The three journalists were killed yesterday, Saturday, in an airstrike that targeted their car in the southern Lebanese region of Jezin, according to a military source and the media they worked for.
The Israeli army yesterday accused Suib of being a member of al-Radwan, an elite Hezbollah unit operating “under the cover of a journalist”, without providing any evidence.
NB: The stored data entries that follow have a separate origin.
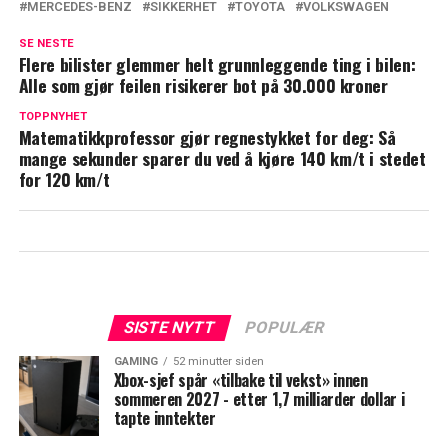
MERCEDES-BENZ
SIKKERHET
TOYOTA
VOLKSWAGEN
SE NESTE
Flere bilister glemmer helt grunnleggende ting i bilen:
Alle som gjør feilen risikerer bot på 30.000 kroner
TOPPNYHET
Matematikkprofessor gjør regnestykket for deg: Så
mange sekunder sparer du ved å kjøre 140 km/t i stedet
for 120 km/t
SISTE NYTT
POPULÆR
GAMING
52 minutter siden
Xbox-sjef spår «tilbake til vekst» innen
sommeren 2027 - etter 1,7 milliarder dollar i
tapte inntekter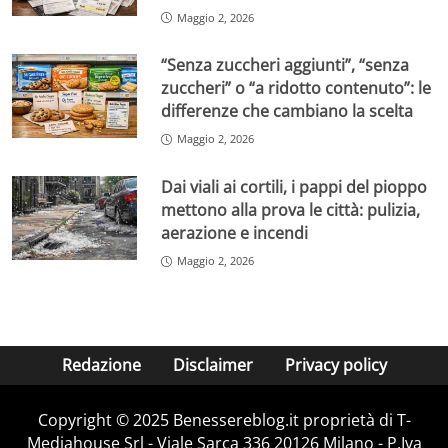
Maggio 2, 2026
“Senza zuccheri aggiunti”, “senza
zuccheri” o “a ridotto contenuto”: le
differenze che cambiano la scelta
Maggio 2, 2026
Dai viali ai cortili, i pappi del pioppo
mettono alla prova le città: pulizia,
aerazione e incendi
Maggio 2, 2026
Redazione
Disclaimer
Privacy policy
Copyright © 2025 Benessereblog.it proprietà di T-
Mediahouse Srl - Viale Sarca 336 20126 Milano - P.Iva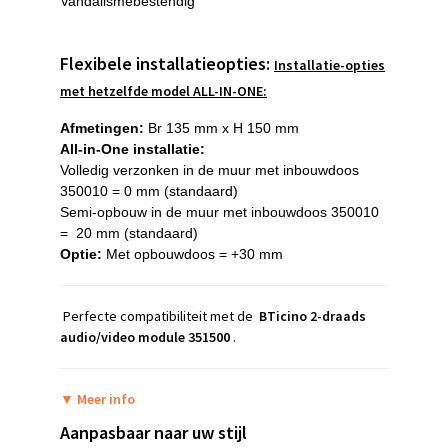
Vandalismebestendig
Flexibele installatieopties:
Installatie-opties
met hetzelfde model ALL-IN-ONE:
Afmetingen:
Br 135 mm x H 150 mm
All-in-One installatie:
Volledig verzonken in de muur met inbouwdoos
350010 = 0 mm (standaard)
Semi-opbouw in de muur met inbouwdoos 350010
= 20 mm (standaard)
Optie:
Met opbouwdoos = +30 mm
Perfecte compatibiliteit met de
BTicino 2-draads
audio/video module 351500
.
▼
Meer info
Aanpasbaar naar uw stijl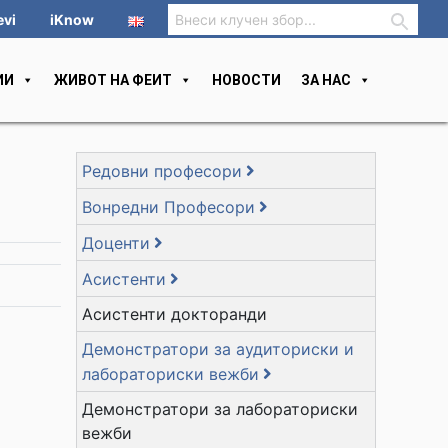
evi
iKnow
ИИ
ЖИВОТ НА ФЕИТ
НОВОСТИ
ЗА НАС
Редовни професори
Вонредни Професори
Доценти
Асистенти
Асистенти докторанди
Демонстратори за аудиториски и
лабораториски вежби
Демонстратори за лабораториски
вежби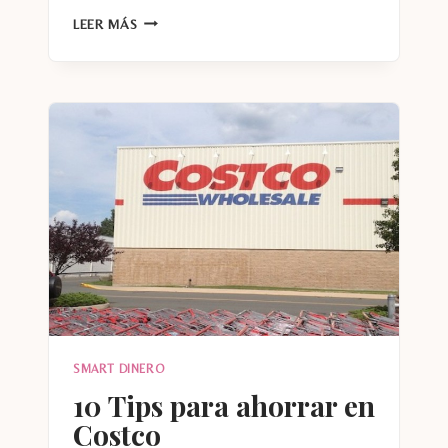
CUIDADO
LEER MÁS
ESTO
PUEDE
SER
UNA
ESTAFA
…
SMART DINERO
10 Tips para ahorrar en
Costco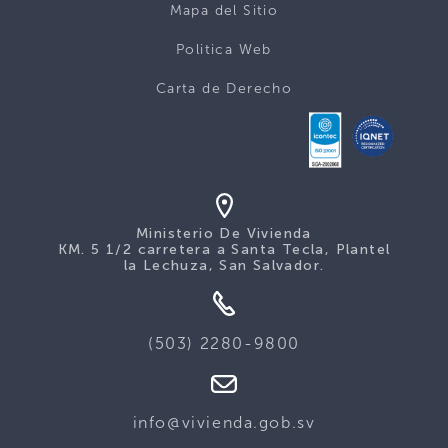
Mapa del Sitio
Politica Web
Carta de Derecho
Ministerio De Vivienda
KM. 5 1/2 carretera a Santa Tecla, Plantel
la Lechuza, San Salvador.
(503) 2280-9800
info@vivienda.gob.sv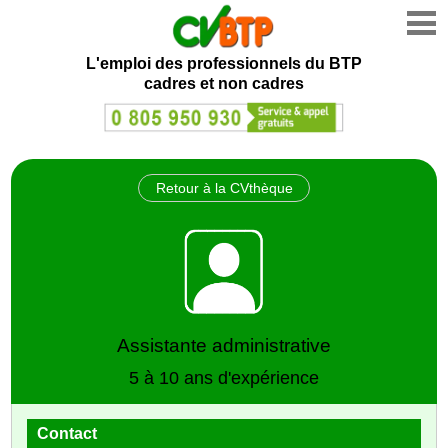
L'emploi des professionnels du BTP
cadres et non cadres
Retour à la CVthèque
Assistante administrative
5 à 10 ans d'expérience
Contact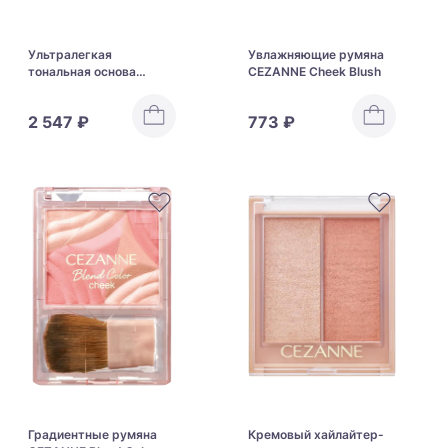
Ультралегкая
Увлажняющие румяна
тональная основа
CEZANNE Cheek Blush
против жирного блеска
и сухости Kanebo Kate
2 547 ₽
773 ₽
Airy Change Liquid
Градиентные румяна
Кремовый хайлайтер-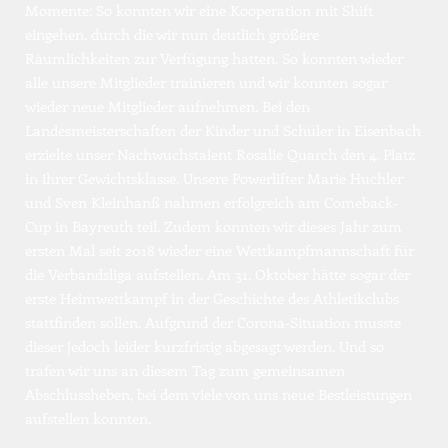
Momente: So konnten wir eine Kooperation mit Shift 
eingehen, durch die wir nun deutlich größere 
Räumlichkeiten zur Verfügung hatten. So konnten wieder 
alle unsere Mitglieder trainieren und wir konnten sogar 
wieder neue Mitglieder aufnehmen. Bei den 
Landesmeisterschaften der Kinder und Schüler in Eisenbach 
erzielte unser Nachwuchstalent Rosalie Quarch den 4. Platz 
in ihrer Gewichtsklasse. Unsere Powerlifter Marie Huchler 
und Sven Kleinhanß nahmen erfolgreich am Comeback-
Cup in Bayreuth teil. Zudem konnten wir dieses Jahr zum 
ersten Mal seit 2018 wieder eine Wettkampfmannschaft für 
die Verbandsliga aufstellen. Am 31. Oktober hätte sogar der 
erste Heimwettkampf in der Geschichte des Athletikclubs 
stattfinden sollen. Aufgrund der Corona-Situation musste 
dieser jedoch leider kurzfristig abgesagt werden. Und so 
trafen wir uns an diesem Tag zum gemeinsamen 
Abschlussheben, bei dem viele von uns neue Bestleistungen 
aufstellen konnten.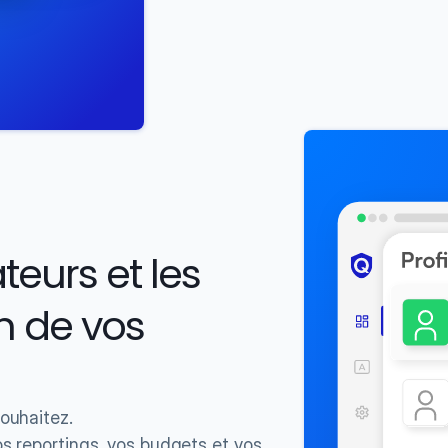
eurs et les 
n de vos 
souhaitez.
os reportings, vos budgets et vos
The military has not commented on the deaths of Fatima and Mohamed Founi.
The attack was condemned by the Lebanese authorities, who called it a “flagrant crime”, as well as by Hezbollah and Iran.
“Journalists should never be targeted in war zones, even when they have links to the parties involved in the conflict,” French Foreign Minister Jean-Noel Barrot said today.
“If it does turn out that these journalists were deliberately targeted by the Israeli army, then this is an extremely serious incident and a flagrant violation of international law,” he told public broadcaster France 3.
As of 7 October 2023, Israel has killed 210 journalists in the Gaza Strip and 11 in Lebanon, according to the Committee to Protect Journalists (CPJ). Since Lebanon became embroiled in the regional war on March 2 due to an attack by pro-Iranian Hezbollah against Israel, nearly 1,200 people have been killed in massive Israeli raids and more than a million have been displaced.